§ **Given task**:
Copy out the lines word for word, beginning at the line containing "country: Congo, Democratic Republic of" and continuing through the line containing "name author: A. Gray", with both of those lines included.

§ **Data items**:

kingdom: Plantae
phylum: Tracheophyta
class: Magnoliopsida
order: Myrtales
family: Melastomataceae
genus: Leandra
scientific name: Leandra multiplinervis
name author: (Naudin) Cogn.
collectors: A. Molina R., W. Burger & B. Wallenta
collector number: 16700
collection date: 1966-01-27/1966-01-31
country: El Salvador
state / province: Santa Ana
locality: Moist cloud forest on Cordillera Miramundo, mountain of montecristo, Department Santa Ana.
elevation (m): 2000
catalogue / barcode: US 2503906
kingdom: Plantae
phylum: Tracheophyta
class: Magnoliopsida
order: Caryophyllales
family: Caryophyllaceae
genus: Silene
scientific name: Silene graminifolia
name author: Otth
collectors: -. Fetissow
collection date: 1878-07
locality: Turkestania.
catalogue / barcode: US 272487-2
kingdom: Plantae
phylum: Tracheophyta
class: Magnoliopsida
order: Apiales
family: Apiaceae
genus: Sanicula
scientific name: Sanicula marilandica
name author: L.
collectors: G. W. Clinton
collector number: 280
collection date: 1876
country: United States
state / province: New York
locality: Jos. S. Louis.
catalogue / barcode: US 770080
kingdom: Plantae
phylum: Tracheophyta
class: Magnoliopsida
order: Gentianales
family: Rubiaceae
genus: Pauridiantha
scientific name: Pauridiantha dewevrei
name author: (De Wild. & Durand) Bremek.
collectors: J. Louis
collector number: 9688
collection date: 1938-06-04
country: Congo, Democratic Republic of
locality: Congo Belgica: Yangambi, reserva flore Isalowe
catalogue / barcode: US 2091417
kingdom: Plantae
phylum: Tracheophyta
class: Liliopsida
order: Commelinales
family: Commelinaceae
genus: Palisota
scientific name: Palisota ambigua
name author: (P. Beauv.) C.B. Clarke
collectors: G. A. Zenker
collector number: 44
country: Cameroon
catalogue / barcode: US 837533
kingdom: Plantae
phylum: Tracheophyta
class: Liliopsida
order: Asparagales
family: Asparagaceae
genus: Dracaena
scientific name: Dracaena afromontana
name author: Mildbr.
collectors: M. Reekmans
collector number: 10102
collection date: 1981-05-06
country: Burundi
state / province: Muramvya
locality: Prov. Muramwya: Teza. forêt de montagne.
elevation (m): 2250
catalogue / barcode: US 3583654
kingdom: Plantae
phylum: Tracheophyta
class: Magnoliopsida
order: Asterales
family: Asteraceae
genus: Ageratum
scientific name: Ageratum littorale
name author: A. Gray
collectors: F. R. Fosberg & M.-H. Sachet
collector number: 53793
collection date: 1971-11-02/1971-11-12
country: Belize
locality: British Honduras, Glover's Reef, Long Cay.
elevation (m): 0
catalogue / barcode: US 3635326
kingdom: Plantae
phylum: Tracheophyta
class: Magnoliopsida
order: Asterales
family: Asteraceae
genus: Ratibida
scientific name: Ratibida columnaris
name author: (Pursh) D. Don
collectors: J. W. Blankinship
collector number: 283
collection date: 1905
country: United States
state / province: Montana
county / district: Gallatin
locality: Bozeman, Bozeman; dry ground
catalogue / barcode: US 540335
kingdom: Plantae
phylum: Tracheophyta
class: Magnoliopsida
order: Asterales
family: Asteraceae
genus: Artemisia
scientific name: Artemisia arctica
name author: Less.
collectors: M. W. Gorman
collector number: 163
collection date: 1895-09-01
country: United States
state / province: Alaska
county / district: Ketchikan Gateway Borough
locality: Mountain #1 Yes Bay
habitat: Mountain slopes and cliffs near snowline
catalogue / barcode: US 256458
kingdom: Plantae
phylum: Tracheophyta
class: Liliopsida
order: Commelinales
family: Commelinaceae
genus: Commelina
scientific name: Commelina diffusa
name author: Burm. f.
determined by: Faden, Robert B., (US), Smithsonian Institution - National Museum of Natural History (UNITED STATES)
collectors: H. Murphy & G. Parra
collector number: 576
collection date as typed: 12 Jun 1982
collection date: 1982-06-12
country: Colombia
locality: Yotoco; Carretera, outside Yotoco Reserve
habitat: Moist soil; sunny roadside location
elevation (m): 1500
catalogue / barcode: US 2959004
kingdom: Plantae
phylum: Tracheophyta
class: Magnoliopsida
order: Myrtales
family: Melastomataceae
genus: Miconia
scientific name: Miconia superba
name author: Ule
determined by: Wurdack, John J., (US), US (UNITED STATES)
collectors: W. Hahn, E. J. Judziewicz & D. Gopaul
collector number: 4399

§ **Correct answer**:
country: Congo, Democratic Republic of
locality: Congo Belgica: Yangambi, reserva flore Isalowe
catalogue / barcode: US 2091417
kingdom: Plantae
phylum: Tracheophyta
class: Liliopsida
order: Commelinales
family: Commelinaceae
genus: Palisota
scientific name: Palisota ambigua
name author: (P. Beauv.) C.B. Clarke
collectors: G. A. Zenker
collector number: 44
country: Cameroon
catalogue / barcode: US 837533
kingdom: Plantae
phylum: Tracheophyta
class: Liliopsida
order: Asparagales
family: Asparagaceae
genus: Dracaena
scientific name: Dracaena afromontana
name author: Mildbr.
collectors: M. Reekmans
collector number: 10102
collection date: 1981-05-06
country: Burundi
state / province: Muramvya
locality: Prov. Muramwya: Teza. forêt de montagne.
elevation (m): 2250
catalogue / barcode: US 3583654
kingdom: Plantae
phylum: Tracheophyta
class: Magnoliopsida
order: Asterales
family: Asteraceae
genus: Ageratum
scientific name: Ageratum littorale
name author: A. Gray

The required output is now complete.